Boundless Creativity: Q & A with Illustrator Erin Mercer

By now, you’ve fallen in love with Erin Mercer’s work on Recess in the Dark. Soon, you’ll be moved to laughter and even a few tears by the beauty of her pictures for the upcoming One Story a Day for Science series. But professional illustrators go way beyond sketches and colouring books. So what is being an illustrator really like?

Where and when did your passion for illustration begin?

My first year English teacher at OCAD introduced our class to graphic novels. Other than memories of my favourite childhood books or my love of Saturday newspaper comics, this class was my first adult intro to the idea of a career in illustration. That interest passed as I studied painting, but when I later enrolled in a program for concept art, an illustration course was part of the 4th year curriculum. I was eager for illustration assignments and spent the most time on them. I was lucky to have an engaging prof that brought in his professional work and doodled in his sketchbook as we worked. Although I was studying for a different career path, it was in that classroom that I knew illustration was a legitimate option for me.

What’s your favourite thing about being an illustrator?

Other than the fact that I get to draw and paint every day, I really love the problem solving. Illustration for a book format is like a puzzle. I love trying to find the best way to intertwine my illustrations with a passage of text and to decide which details to depict visually. I enjoy adding additional elements that aren’t inherent in the text to bring even more life to the story.

What’s the most annoying question people ask you in regards to your career?

beach scienceIt’s less a question than an assumption about rates and quality of life. I’m frequently asked if I’ll illustrate a book with a very low, unlivable budget. Because I draw for a living, it’s assumed that I have a fun and easy job that I would gladly do for free or for lower than minimum wage. It’s very insulting. Has anyone ever asked their dentist to fill their cavities for free? Or offered a tradesman $100 for a job, regardless of the length or complexity of the project? Picture books take months to make, and illustrators can’t live off of their love of drawing.

What is your favourite thing to draw?

I love to anthropomorphize animals! I adore adorning animals in absurd attire, and engaging them in heartwarming activities. Cuteness overload (and some playful alliteration) is the goal.

What other kinds of art do you do?

Background painting for children’s television, 2D assets for video games, and greeting card design are the most recent art related jobs I’ve had this year. I used to paint in oils and encaustic but city living made it hard to have a well ventilated studio space. I hope soon to rediscover that love.

Can anyone learn to be an artist?

Erin

For visual arts, all you need to start is a piece of paper and something to make marks with! I’m a proponent of believing you can do anything at any age if you’re passionate and are willing to put in the hours. Art is a skill like anything else.
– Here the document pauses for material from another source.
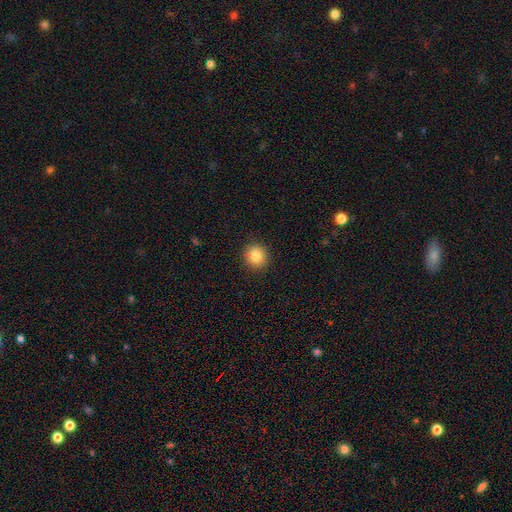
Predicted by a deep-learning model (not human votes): Morphology: type=smooth (86%); roundness=round (90%); merging=none (90%).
You can learn art in an accredited school, or any number of online platforms. There are endless free resources online, as well as great books from the library. It’s never too early or late to start. I’m not sponsored but want to highly recommend checking out the Society of Visual Storytelling for anyone interested in being a children’s book illustrator. Their courses helped me a lot, and they also have a free podcast called 3 Point Perspective where you can gain valuable insight into the illustration world.